- _Excerpt provided_:

------------------------------------

Elijah Newren Oct. 2, 2019, 3:51 p.m. UTC | #3
On Tue, Oct 1, 2019 at 12:39 PM Elijah Newren <newren@gmail.com> wrote:
>
> On Tue, Oct 1, 2019 at 12:35 PM Denton Liu <liu.denton@gmail.com> wrote:
> >
> > Hi Elijah,
> >
> > Sorry for dragging out this thread for so long...
> >
> > On Tue, Oct 01, 2019 at 11:55:24AM -0700, Elijah Newren wrote:
> >
> > [...]
> >
> > > diff --git a/t/t0050-filesystem.sh b/t/t0050-filesystem.sh
> > > index 192c94eccd..a840919967 100755
> > > --- a/t/t0050-filesystem.sh
> > > +++ b/t/t0050-filesystem.sh
> > > @@ -131,4 +131,25 @@ $test_unicode 'merge (silent unicode normalization)' '
> >
> > I had to change the 25 to a 24 for this to apply cleanly.
> >
> > >       git merge topic
> > >  '
> > >
> > > +test_expect_success CASE_INSENSITIVE_FS 'checkout with no pathspec and a case insensitive fs' '
> > > +     git init repo &&
> > > +     (
> > > +             cd repo &&
> > > +
> > > +             >Gitweb &&
> > > +             git add Gitweb &&
> > > +             git commit -m "add Gitweb" &&
> > > +
> > > +             git checkout --orphan todo &&
> > > +             git reset --hard &&
> > > +             mkdir -p gitweb/subdir &&
> > > +             >gitweb/subdir/file &&
> > > +             git add gitweb &&
> > > +             git commit -m "add gitweb/subdir/file" &&
> > > +
> > > +             git checkout master
> > > +     )

------------------------------------

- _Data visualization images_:
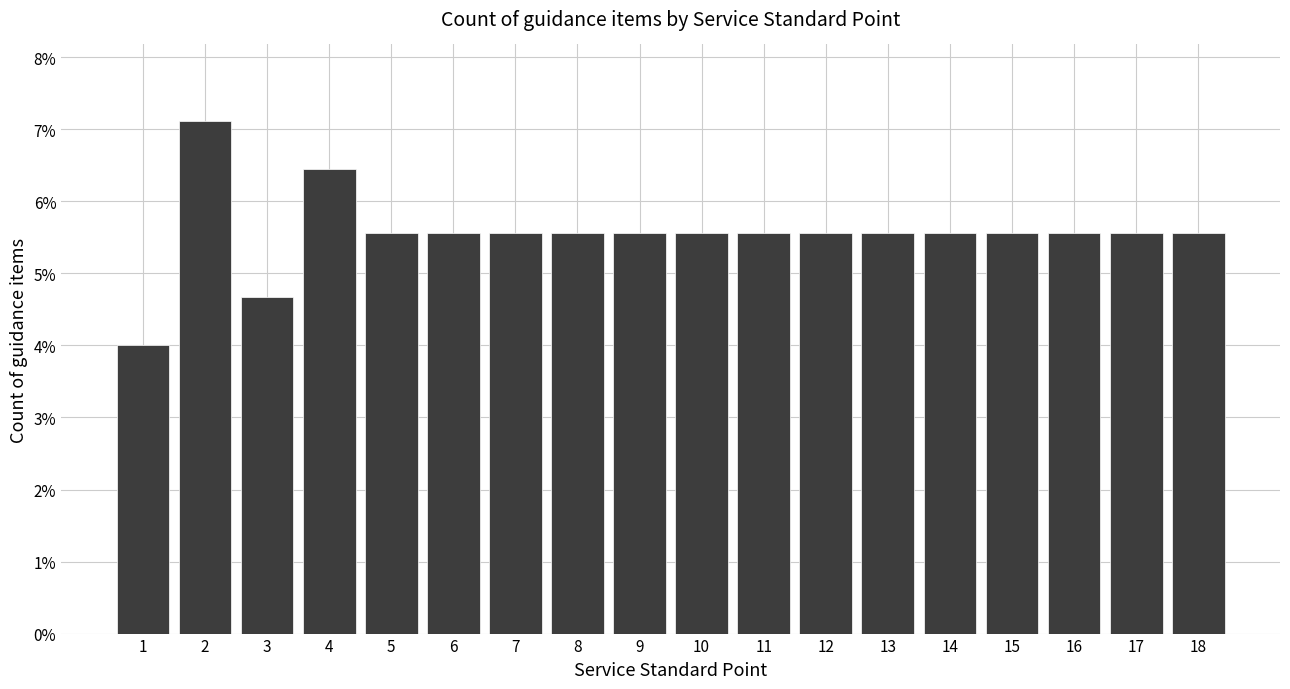

Are the bars horizontal?

No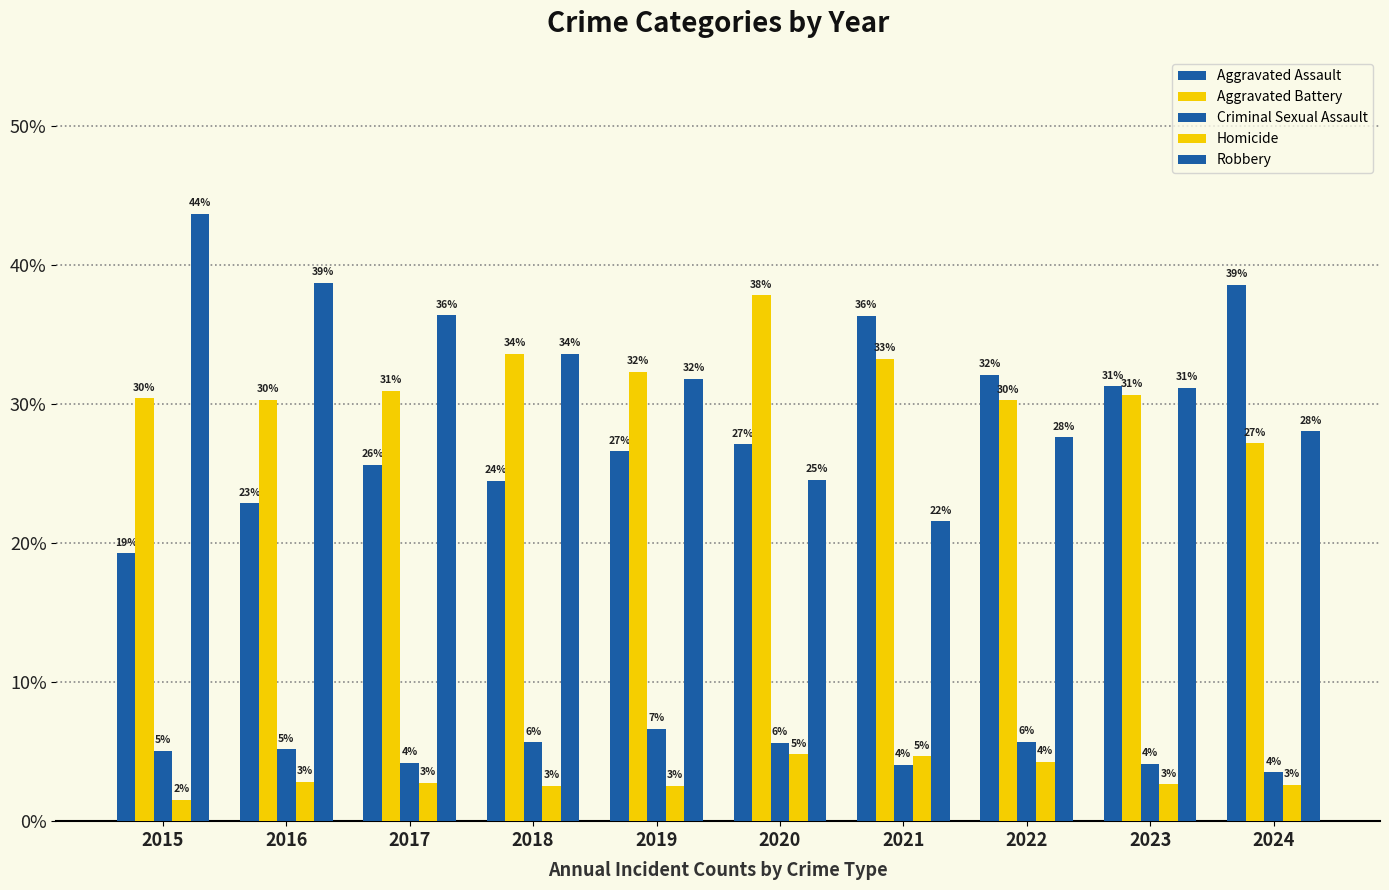

How many groups of bars are there?

10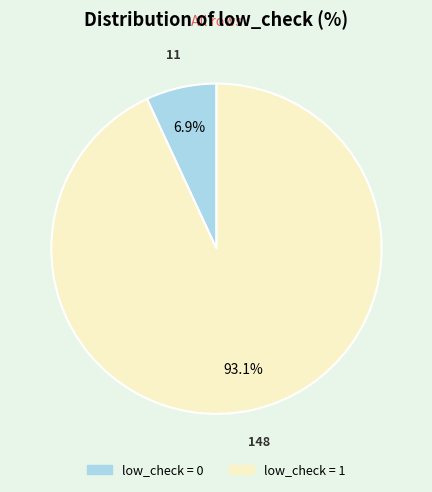

Does any single category account for the majority?

Yes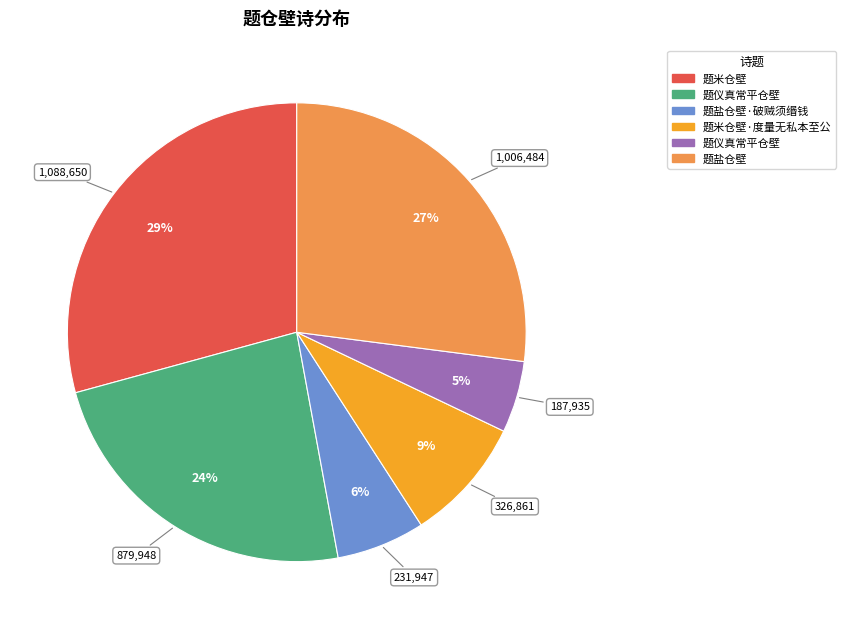

To the nearest percent, what is the difference between the largest and smallest slice percentages?

24%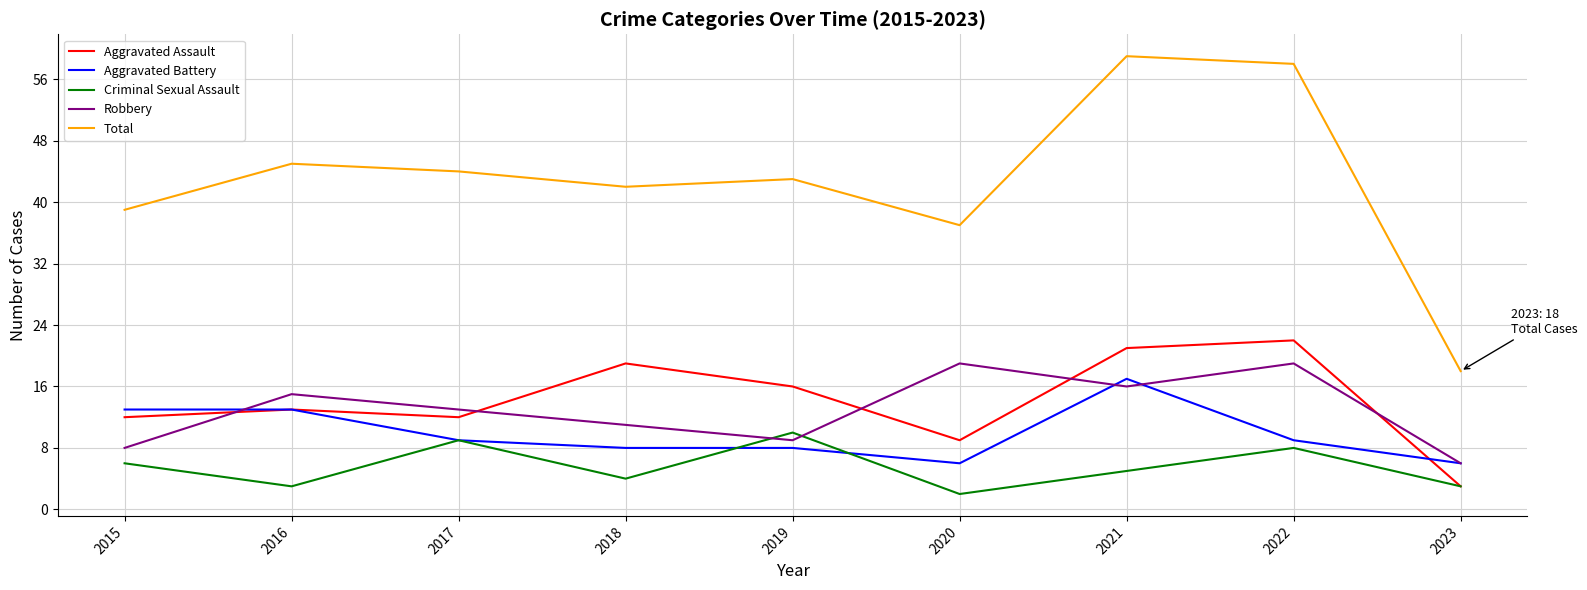

Which series has the largest range (max minus min)?

Total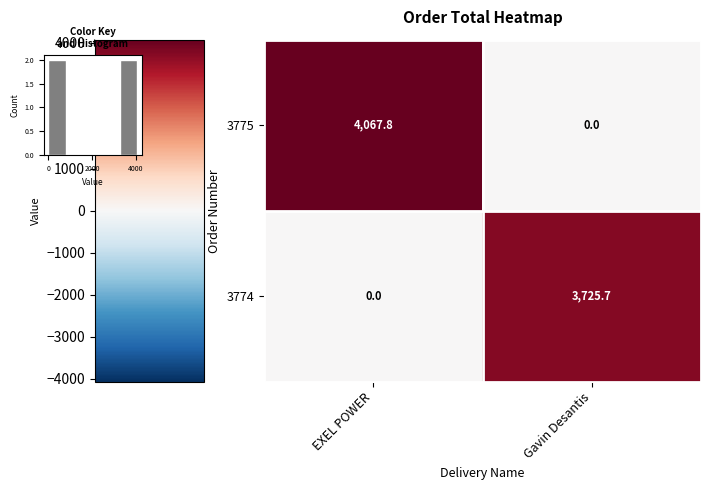

What is the total value across all series at Gavin Desantis?

3725.7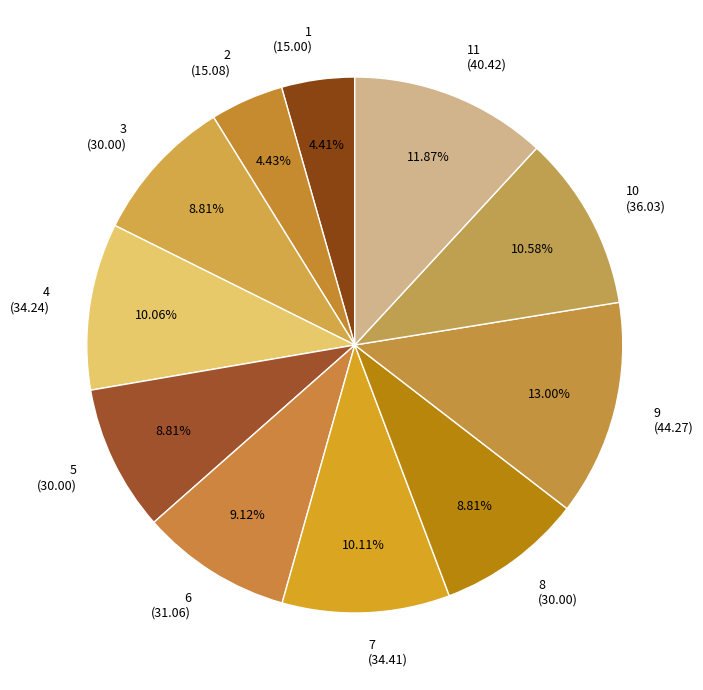

To the nearest percent, what is the average slice percentage?

9%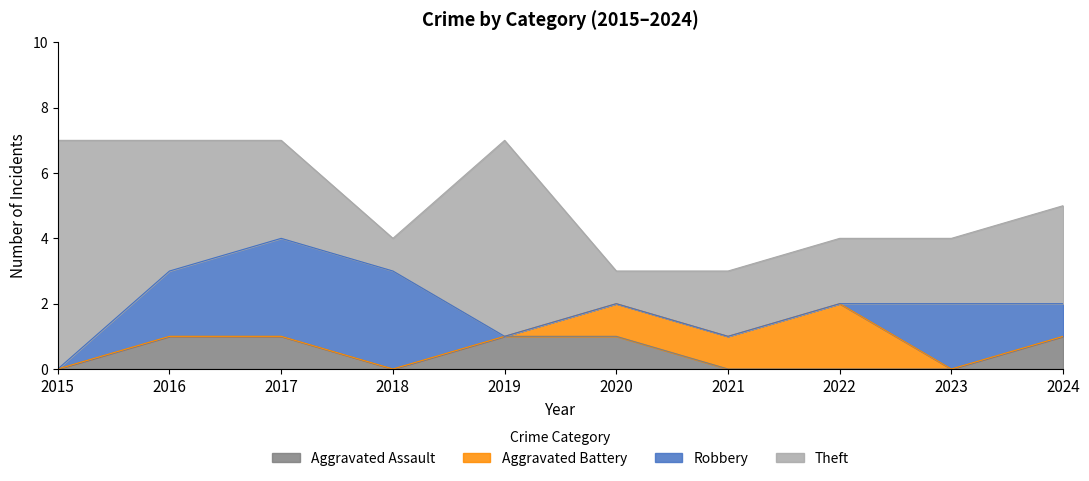

Where do Robbery and Aggravated Assault first cross each other?

2018 and 2019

------------------------------------

- _Work instructions_:
A. Please answer these from the Git mailing-list excerpt, one line each:
(i) What number did Denton Liu have to change for the patch to apply cleanly?
(ii) Which test file does the diff modify?
(iii) What prerequisite does the new test_expect_success line name?
B. Write the next part of the Git mailing-list excerpt, starting after its last line.

- _Task-by-task outputs_:
A.
(i) The 25, which had to be changed to a 24.
(ii) t/t0050-filesystem.sh
(iii) CASE_INSENSITIVE_FS

B.
> > > +'
> > > +
> > >  test_done
> >
> > Just wondering, how did you generate this patch? Did you manually edit
> > the last patch and resend it or is this a bug in our diff machinery?
>
> I manually edited because it "was so simple" and of course just
> compounded the problem because I didn't fix the count, as you pointed
> out.  Gah.  Thanks for checking.  Clearly, I'm bouncing between too
> many things this morning, and need to wait until I'm not so distracted
> and rushing so I don't mess things up.  I'll sound out a v4 in a few
> hours when I've cleaned a few other things off my plate.

I was going to send out a new version this morning, but it looks like
Junio already picked up the patch and fixed it up (the tip of
en/clean-nested-with-ignored already has what we want), so I won't
resend after all.  Thanks Denton, SZEDER, and Junio.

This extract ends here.